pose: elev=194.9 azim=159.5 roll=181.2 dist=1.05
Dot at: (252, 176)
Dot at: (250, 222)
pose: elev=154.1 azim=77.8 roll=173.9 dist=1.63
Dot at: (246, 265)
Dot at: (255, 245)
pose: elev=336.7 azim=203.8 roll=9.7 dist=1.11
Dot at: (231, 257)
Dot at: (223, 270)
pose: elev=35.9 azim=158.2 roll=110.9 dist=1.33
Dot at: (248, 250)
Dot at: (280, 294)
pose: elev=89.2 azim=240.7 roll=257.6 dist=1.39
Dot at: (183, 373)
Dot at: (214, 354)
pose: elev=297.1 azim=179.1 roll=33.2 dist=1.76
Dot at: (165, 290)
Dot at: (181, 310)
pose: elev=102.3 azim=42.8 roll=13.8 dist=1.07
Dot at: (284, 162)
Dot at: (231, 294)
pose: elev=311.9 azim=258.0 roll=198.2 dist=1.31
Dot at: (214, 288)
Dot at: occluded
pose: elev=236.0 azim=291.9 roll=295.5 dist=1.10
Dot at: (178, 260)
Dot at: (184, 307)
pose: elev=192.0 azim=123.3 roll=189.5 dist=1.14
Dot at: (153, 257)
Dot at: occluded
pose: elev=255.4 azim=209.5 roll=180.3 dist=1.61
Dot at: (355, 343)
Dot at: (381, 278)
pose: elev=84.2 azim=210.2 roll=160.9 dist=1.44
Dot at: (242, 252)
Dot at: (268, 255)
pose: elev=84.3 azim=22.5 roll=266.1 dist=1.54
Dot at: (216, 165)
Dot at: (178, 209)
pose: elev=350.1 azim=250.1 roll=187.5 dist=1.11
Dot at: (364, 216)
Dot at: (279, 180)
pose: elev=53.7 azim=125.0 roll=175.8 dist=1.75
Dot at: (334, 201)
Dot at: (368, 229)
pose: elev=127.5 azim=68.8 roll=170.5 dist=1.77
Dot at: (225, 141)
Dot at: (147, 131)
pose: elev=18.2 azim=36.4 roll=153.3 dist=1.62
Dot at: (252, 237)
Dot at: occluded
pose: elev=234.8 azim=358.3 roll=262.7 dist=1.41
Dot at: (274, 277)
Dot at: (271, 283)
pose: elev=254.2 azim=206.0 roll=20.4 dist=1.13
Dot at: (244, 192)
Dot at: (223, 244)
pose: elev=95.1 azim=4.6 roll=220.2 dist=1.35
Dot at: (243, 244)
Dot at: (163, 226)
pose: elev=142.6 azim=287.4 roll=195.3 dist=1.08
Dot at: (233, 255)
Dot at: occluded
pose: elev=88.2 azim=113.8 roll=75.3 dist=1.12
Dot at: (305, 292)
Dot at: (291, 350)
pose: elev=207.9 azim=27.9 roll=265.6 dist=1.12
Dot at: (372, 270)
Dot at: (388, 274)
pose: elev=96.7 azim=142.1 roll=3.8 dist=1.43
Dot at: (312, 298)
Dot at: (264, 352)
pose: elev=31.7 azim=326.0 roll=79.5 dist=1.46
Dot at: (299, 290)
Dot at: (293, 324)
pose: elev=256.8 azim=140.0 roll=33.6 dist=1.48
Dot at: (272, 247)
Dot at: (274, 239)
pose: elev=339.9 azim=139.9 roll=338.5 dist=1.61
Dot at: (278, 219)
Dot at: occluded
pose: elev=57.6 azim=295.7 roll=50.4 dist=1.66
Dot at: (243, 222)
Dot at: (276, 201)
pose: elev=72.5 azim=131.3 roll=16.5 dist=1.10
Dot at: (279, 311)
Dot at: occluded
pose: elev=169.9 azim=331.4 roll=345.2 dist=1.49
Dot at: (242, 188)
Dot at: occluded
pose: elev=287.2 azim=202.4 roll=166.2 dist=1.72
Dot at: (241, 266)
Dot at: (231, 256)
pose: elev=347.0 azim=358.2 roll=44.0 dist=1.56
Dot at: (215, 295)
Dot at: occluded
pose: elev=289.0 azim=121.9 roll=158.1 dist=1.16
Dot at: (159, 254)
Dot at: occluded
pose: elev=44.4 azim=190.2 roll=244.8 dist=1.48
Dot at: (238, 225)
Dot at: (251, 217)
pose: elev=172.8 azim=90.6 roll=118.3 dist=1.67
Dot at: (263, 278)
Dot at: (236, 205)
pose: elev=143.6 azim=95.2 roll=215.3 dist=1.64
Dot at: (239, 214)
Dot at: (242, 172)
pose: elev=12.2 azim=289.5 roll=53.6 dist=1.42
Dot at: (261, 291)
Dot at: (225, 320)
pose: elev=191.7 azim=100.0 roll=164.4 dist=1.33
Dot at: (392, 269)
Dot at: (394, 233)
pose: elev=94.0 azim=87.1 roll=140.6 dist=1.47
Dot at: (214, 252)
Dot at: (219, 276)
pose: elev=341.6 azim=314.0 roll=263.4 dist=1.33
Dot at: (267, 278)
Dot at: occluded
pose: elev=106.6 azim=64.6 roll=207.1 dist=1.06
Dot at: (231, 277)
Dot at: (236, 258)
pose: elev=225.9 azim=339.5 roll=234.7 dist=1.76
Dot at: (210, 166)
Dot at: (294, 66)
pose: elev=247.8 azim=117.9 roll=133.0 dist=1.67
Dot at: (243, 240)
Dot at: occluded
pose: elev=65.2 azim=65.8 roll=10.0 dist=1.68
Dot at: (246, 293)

========

WHAT YOU ARE ASKED TO DO - Can you retype the stretch of the listing from the line containing "pose: elev=18.2 azim=36.4" through the line containing "Dot at: (271, 283)", both included, exactly as those lines stand?

FULL SOLUTION -
pose: elev=18.2 azim=36.4 roll=153.3 dist=1.62
Dot at: (252, 237)
Dot at: occluded
pose: elev=234.8 azim=358.3 roll=262.7 dist=1.41
Dot at: (274, 277)
Dot at: (271, 283)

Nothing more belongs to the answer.